Leaving Earth by DJ Hills
Leaving Earth by DJ Hills
SPLIT ROCK PRESS POETRY CHAPBOOK SERIES
X Æ A-Xii is off planet preparing a place for us, and what are we left to do but wait? Tracing a path across the United States, and abroad, the poems collected in Leaving Earth are meditations on the slippery, intangible notion of home. While mourning the loss of people and places, there emerges from these poems an attempt to leave behind something beautiful in a world ticking toward its end.
2 SAMPLE POEMS in Split Rock Review
Publisher: Split Rock Press
Paperback: 38 pages
Dimensions: 6 x 9
ISBN: 978-1-7354839-4-8
Release Date: November 10, 2022
ABOUT THE AUTHOR
DJ Hills is a writer and theatre artist. Connect with them online at www.dj-hills.com.
PRAISE FOR LEAVING EARTH
With their collection, Leaving Earth, DJ Hills reveals, through a voice that is simultaneously tender and relentless, the reality of self-discovery for a queer speaker in rural America, particularly in Western Maryland and Southern Pennsylvania. Here, spaces for intimacy are scarce, pushing young people further into the landscape of riverbeds, cemeteries, and overlooks. "Overlook" takes on a triple meaning in these poems as a place for meeting, the ways in which society ignores and reinforces violence against people who have been marginalized, and also how the speaker reimagines painful memories of place: “A city without memory / In that version everyone is smiling / and no one is holding a gun.” I needed this hard voice, these poems that carry such a bright message of knowledge through survival.

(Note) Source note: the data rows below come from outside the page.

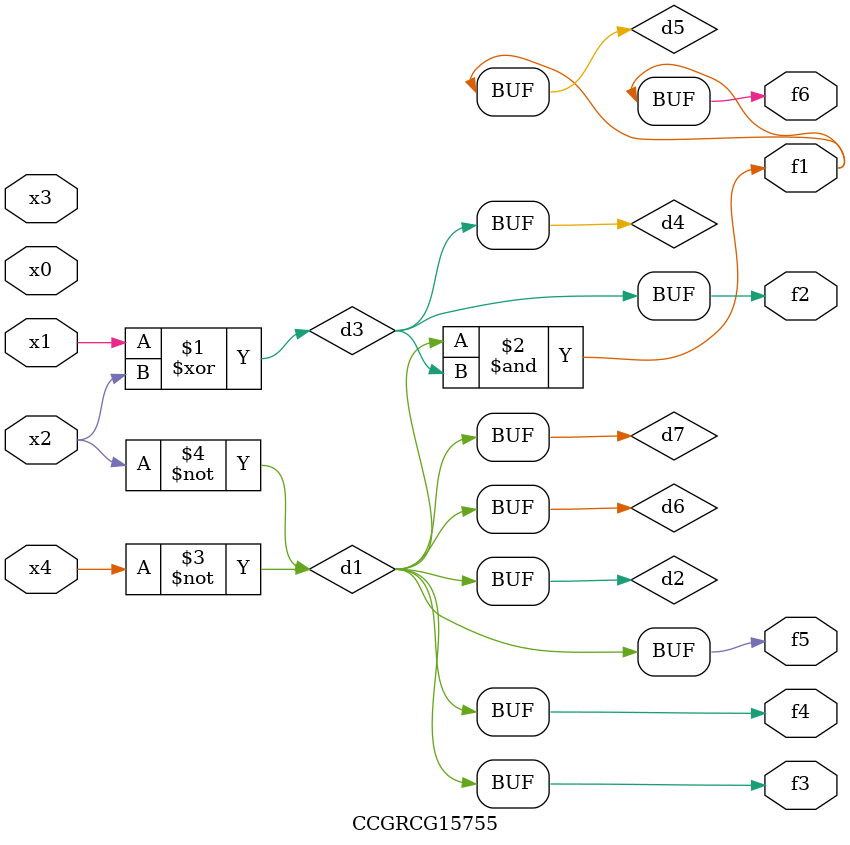
<source format=v>
module CCGRCG15755(
	input x0, x1, x2, x3, x4,
	output f1, f2, f3, f4, f5, f6
);

	wire d1, d2, d3, d4, d5, d6, d7;

	not (d1, x4);
	not (d2, x2);
	xor (d3, x1, x2);
	buf (d4, d3);
	and (d5, d1, d3);
	buf (d6, d1, d2);
	buf (d7, d2);
	assign f1 = d5;
	assign f2 = d4;
	assign f3 = d7;
	assign f4 = d7;
	assign f5 = d7;
	assign f6 = d5;
endmodule

</source>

— Taneum Bambrick, author of VANTAGE and Intimacies, Received
I expected some folk blues in these pages, but I was also delighted by the throaty anthems. DJ Hills sings, they exhort, they urge love forward from the pelvis to the sky. Adjusting a lens first acquired in woodsy back country, the great cities of Baltimore and Oxford come alive with their vivid details. Their lines are like their love—relentless and restless. Between "the gentlest of touch / that sets cars blazing" and "we drank from each other" are the jagged mysteries of the world.
— Barrett Warner, author of Why Is It So Hard to Kill You?